Howard, busy texting his wife during the meal, completely missed a colleague’s request to pull a cracker. When they turned the lights down for the disco, Howard angled his phone in my direction to hide the screen. It was hard to avoid glimpsing what he’d written. Why was he being unpleasant about his colleagues? I watched our innocent workmates dancing and joking as disco lights waltzed around them. I couldn’t work out whether he genuinely hated them or was just trying to let his wife know he wasn’t having fun while she was stuck at home.

One of the PI solicitors rolled up, the worse for wear. He fell against the back of my chair.

“Hope Howard remembered your Christmas kiss?” he shouted.

“Yuk! I’m not kissing that,” Howard replied.

“Howard, mate, you should have been a stand-up comedian!”

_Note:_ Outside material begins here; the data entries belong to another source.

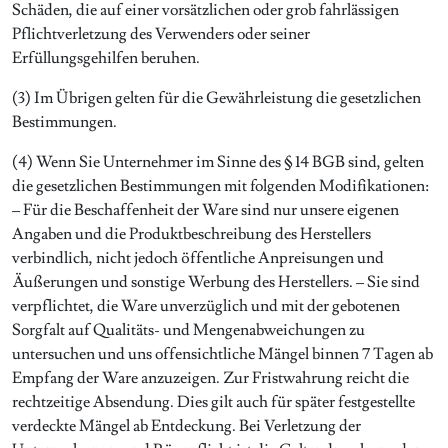
Schäden, die auf einer vorsätzlichen oder grob fahrlässigen
Pflichtverletzung des Verwenders oder seiner
Erfüllungsgehilfen beruhen.
(3) Im Übrigen gelten für die Gewährleistung die gesetzlichen
Bestimmungen.
(4) Wenn Sie Unternehmer im Sinne des § 14 BGB sind, gelten
die gesetzlichen Bestimmungen mit folgenden Modifikationen:
– Für die Beschaffenheit der Ware sind nur unsere eigenen
Angaben und die Produktbeschreibung des Herstellers
verbindlich, nicht jedoch öffentliche Anpreisungen und
Äußerungen und sonstige Werbung des Herstellers. – Sie sind
verpflichtet, die Ware unverzüglich und mit der gebotenen
Sorgfalt auf Qualitäts- und Mengenabweichungen zu
untersuchen und uns offensichtliche Mängel binnen 7 Tagen ab
Empfang der Ware anzuzeigen. Zur Fristwahrung reicht die
rechtzeitige Absendung. Dies gilt auch für später festgestellte
verdeckte Mängel ab Entdeckung. Bei Verletzung der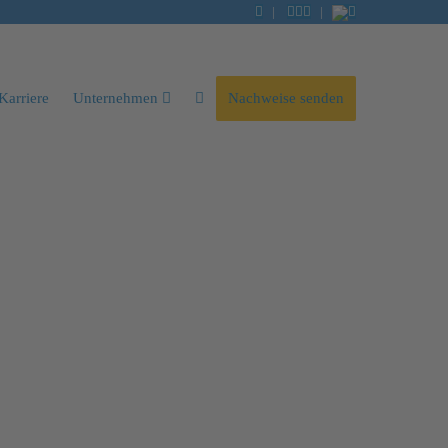
|
|
Karriere
Unternehmen
Nachweise senden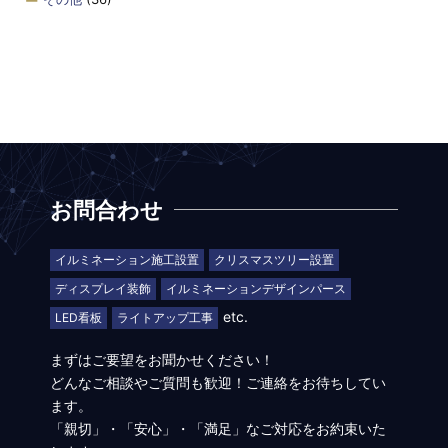
お問合わせ
イルミネーション施工設置
クリスマスツリー設置
ディスプレイ装飾
イルミネーションデザインパース
etc.
LED看板
ライトアップ工事
まずはご要望をお聞かせください！
どんなご相談やご質問も歓迎！ご連絡をお待ちしてい
ます。
「親切」・「安心」・「満足」なご対応をお約束いた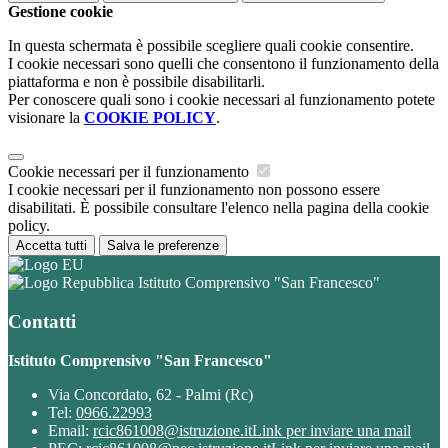
Gestione cookie
In questa schermata è possibile scegliere quali cookie consentire.
I cookie necessari sono quelli che consentono il funzionamento della
piattaforma e non è possibile disabilitarli.
Per conoscere quali sono i cookie necessari al funzionamento potete
visionare la
COOKIE POLICY
.
Cookie necessari per il funzionamento
I cookie necessari per il funzionamento non possono essere
disabilitati. È possibile consultare l'elenco nella pagina della cookie
policy.
Accetta tutti
Salva le preferenze
Istituto Comprensivo "San Francesco"
Contatti
Istituto Comprensivo "San Francesco"
Via Concordato, 62 - Palmi (Rc)
Tel:
0966.22993
Email:
rcic861008@istruzione.it
Link per inviare una mail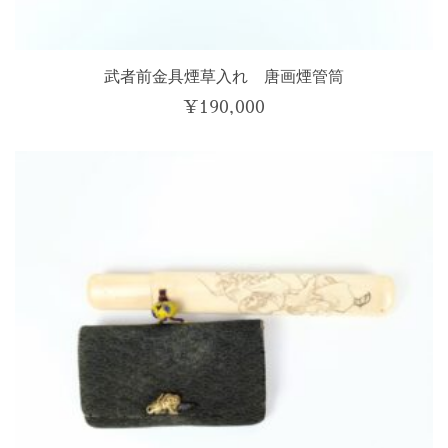
武者前金具煙草入れ 唐画煙管筒
¥
190,000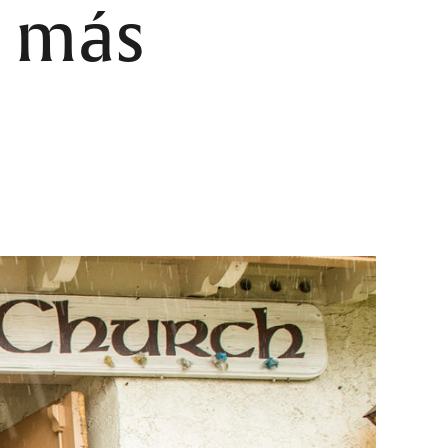
s más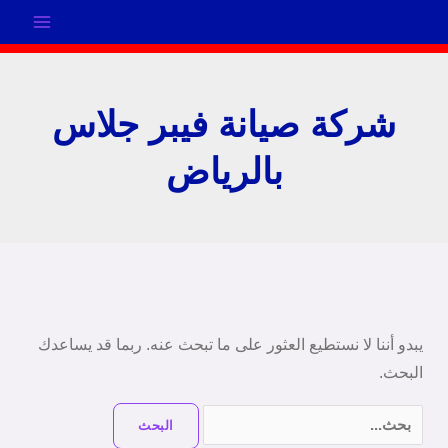
خطي
لى
لمحتوى
شركة صيانة فيبر جلاس
بالرياض
البحث
عن:
يبدو أننا لا نستطيع العثور على ما تبحث عنه. ربما قد يساعدك
البحث.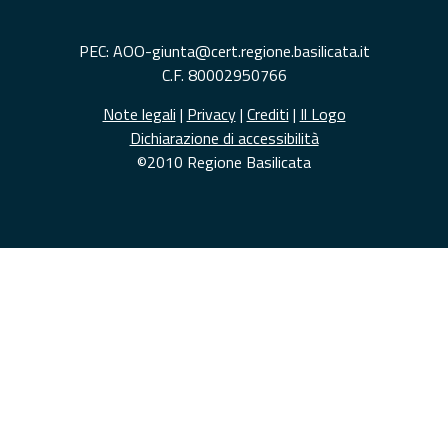
PEC: AOO-giunta@cert.regione.basilicata.it
C.F. 80002950766
Note legali
|
Privacy
|
Crediti
|
Il Logo
Dichiarazione di accessibilità
©2010 Regione Basilicata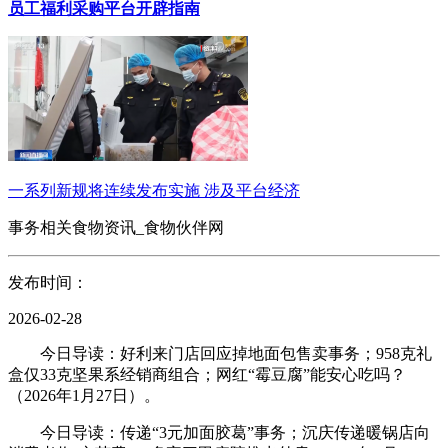
员工福利采购平台开辟指南
一系列新规将连续发布实施 涉及平台经济
事务相关食物资讯_食物伙伴网
发布时间：
2026-02-28
今日导读：好利来门店回应掉地面包售卖事务；958克礼
盒仅33克坚果系经销商组合；网红“霉豆腐”能安心吃吗？
（2026年1月27日）。
今日导读：传递“3元加面胶葛”事务；沉庆传递暖锅店向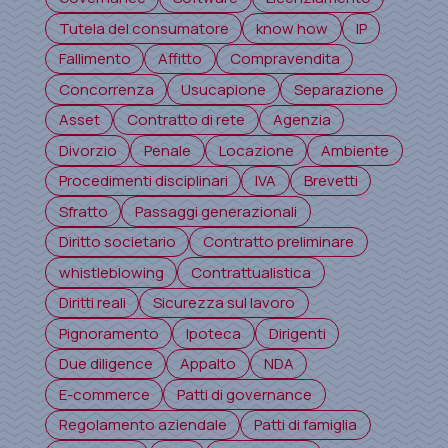
Tutela del consumatore
know how
IP
Fallimento
Affitto
Compravendita
Concorrenza
Usucapione
Separazione
Asset
Contratto di rete
Agenzia
Divorzio
Penale
Locazione
Ambiente
Procedimenti disciplinari
IVA
Brevetti
Sfratto
Passaggi generazionali
Diritto societario
Contratto preliminare
whistleblowing
Contrattualistica
Diritti reali
Sicurezza sul lavoro
Pignoramento
Ipoteca
Dirigenti
Due diligence
Appalto
NDA
E-commerce
Patti di governance
Regolamento aziendale
Patti di famiglia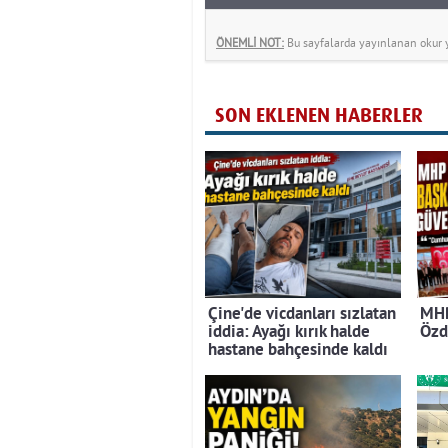
ÖNEMLİ NOT:
Bu sayfalarda yayınlanan okur yo
SON EKLENEN HABERLER
Çine'de vicdanları sızlatan
MHP
iddia: Ayağı kırık halde
Özd
hastane bahçesinde kaldı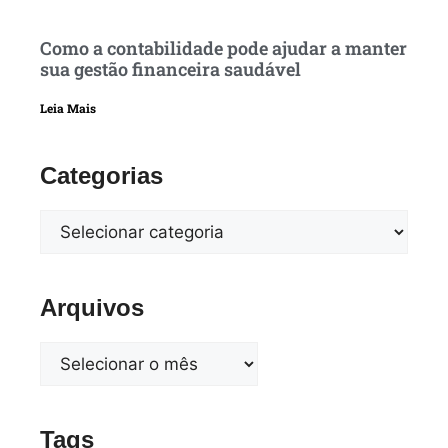
Como a contabilidade pode ajudar a manter
sua gestão financeira saudável
Leia Mais
Categorias
Arquivos
Tags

I excused myself and snuck out.

When I got home, I kicked off my heels, switched on my sparkly Christmas lights, put on my NOW Christmas CD and sank onto the sofa. If it comes down to a choice between being moulded into Howard's protégé or being a disloyal blog-happy secretary, at least this way I still get to celebrate Christmas.

See you soon,

Eva x

Friday, 4 December 2009

Blind Alley

Whenever Howard thinks he’s in trouble, he plays the ILEX card. He encourages me to become a legal executive. It would mean four years of exams, a personal cost of around £4,000 - £5,000 and a lifetime sentence as a legal executive, probably working for Howard. He raised it after learning Philip had overheard his last public announcement:-

“Eva doesn’t mind what I say. She doesn’t know any better. Look at her! She’s been treated like shit by every man she’s ever known. Her father, her husband...”

Someone nudged him to warn Philip was listening.

That afternoon something frightening happened. I couldn’t read the letter I was typing. I struggled to focus on the words. It was like my brain had disconnected with my eyes and then – WHAM – these crazy zig-zags swam across my right eye.

I couldn’t see Howard properly when he came over to give me work. I felt weird. I told him I had to pop outside for air. I didn’t tell him I suspected I was going outside to die of a brain tumour.

“Wait a minute,” Howard said.

Perhaps he could see the seriousness of the situation – offer a final word of kindness.

“Take these letters with you. There’s only a few. You can put them in envelopes out there.”

Sobbing with self pity and panic, I left the office and stumbled down the side of our building. Mercifully, the alley was free from smokers. This is how it ends, I thought - me at the end of an alley - found dead on a pile of discarded cigarette butts and clutching a pile of Howard's stupid letters. I cried for a few minutes. Then the jagged lines eased a little. Maybe it wasn’t a brain tumour. Socked by a thunderous headache, I realised it must be a migraine. I’d never had one before. When I got back to my desk, shaky and exhausted but thankful to be alive, I squinted in pain at Howard's latest e-mail.

“You should give serious thought to the ILEX.”

I already know what I want. I want to be a writer one day. It may never happen, but it absolutely won’t happen if I give up on my little dream. When I confessed the ILEX wasn’t for me, Howard wasn’t happy.

“Any excuse for being too scared to try. Face facts, Eva - your brain is fucking lazy. ” he said.

It’s not that my brain is lazy. On the contrary, my brain appears to be going into meltdown with stress related migraines, which makes the whole ILEX thing a no-brainer. My head’s not in this job any more than my heart is.

Just like the migraine, I suspect the ILEX leads straight up a blind alley.